Zakaria is much more conservative than I am, but he's concerned about her knowledge level, not her politics.
This is my rough transcript of the last two minutes of the video:
Fareed Zakaria: "They [politicians] have to be able to govern....What has become absolutely clear watching Sarah Palin, in her responses to interviews, and the Katie Couric interview was the last straw frankly, there were others, is that it's not that she, when she's asked these complicated questions or difficult questions, it's not that she doesn't know the right answer, it's that she clearly does not understand the question. This is way beyond anything we've ever seen from a national candidate.
[Wolf defends her; she has executive experience.]

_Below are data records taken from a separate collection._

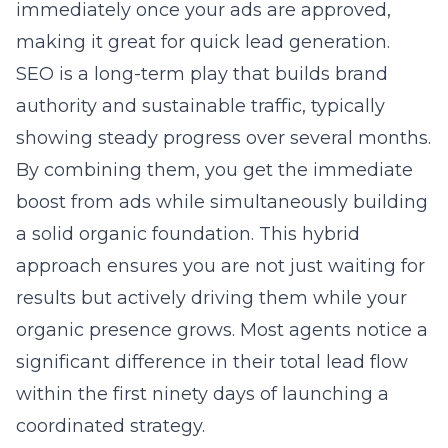
immediately once your ads are approved,
making it great for quick lead generation.
SEO is a long-term play that builds brand
authority and sustainable traffic, typically
showing steady progress over several months.
By combining them, you get the immediate
boost from ads while simultaneously building
a solid organic foundation. This hybrid
approach ensures you are not just waiting for
results but actively driving them while your
organic presence grows. Most agents notice a
significant difference in their total lead flow
within the first ninety days of launching a
coordinated strategy.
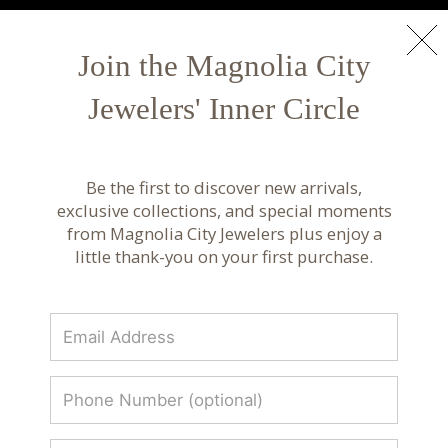
NEW ARRIVALS
Shop Now
Join the Magnolia City
Jewelers' Inner Circle
Custom Jewelry Design | Bespoke Services at
Magnolia City Jewelers
Be the first to discover new arrivals,
Work with our expert jewelers to create bespoke
exclusive collections, and special moments
custom jewelry crafted with exceptional detail
from Magnolia City Jewelers plus enjoy a
and personalized care.
little thank-you on your first purchase.
BESPOKE JEWELRY
SERVICE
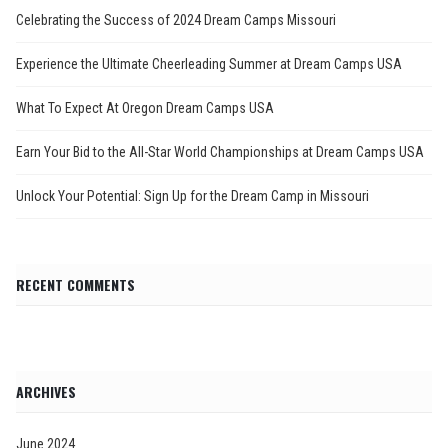
Celebrating the Success of 2024 Dream Camps Missouri
Experience the Ultimate Cheerleading Summer at Dream Camps USA
What To Expect At Oregon Dream Camps USA
Earn Your Bid to the All-Star World Championships at Dream Camps USA
Unlock Your Potential: Sign Up for the Dream Camp in Missouri
RECENT COMMENTS
ARCHIVES
June 2024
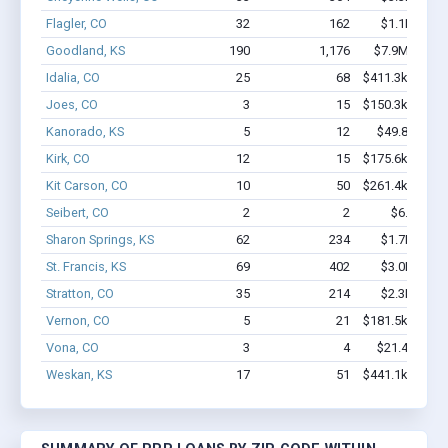
Flagler, CO
32
162
$1.1M - $1
Goodland, KS
190
1,176
$7.9M - $13
Idalia, CO
25
68
$411.3k - $411
Joes, CO
3
15
$150.3k - $150
Kanorado, KS
5
12
$49.8k - $49
Kirk, CO
12
15
$175.6k - $175
Kit Carson, CO
10
50
$261.4k - $261
Seibert, CO
2
2
$6.7k - $6
Sharon Springs, KS
62
234
$1.7M - $2
St. Francis, KS
69
402
$3.0M - $5
Stratton, CO
35
214
$2.3M - $4
Vernon, CO
5
21
$181.5k - $181
Vona, CO
3
4
$21.4k - $21
Weskan, KS
17
51
$441.1k - $441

Fareed Zakaria: Well, you know, if you delve into that, you discover that the executive experience is running a very small town. Alaska itself is an unusual state. 85% of its budget comes from oil revenues, basically you're just distributing oil revenues that are being provided for you by digging holes in the ground. This is good training to be President of Saudi Arabia, not the United States. Look, what is absolutely clear is we are dealing with very very difficult issues. The financial crisis is probably the most complicated financial crisis we have experienced yet. And it was absolutely clear, the most scary answer in the Katie Couric interview was not on foreign policy. The foreign policy stuff was funny. The scary answer was on the economy, the one you displayed, switching back and forth between Saturday Night Live, because it was absolutely clear that she simply did not understand any of the issues involved, she did not understand the question. This is a woman who is going to be, as the phrase goes, a heartbeat away from a 72-year-old man if McCain wins. The actuarial odds of her becoming President are very high, they are actually significant, about a one in five chance."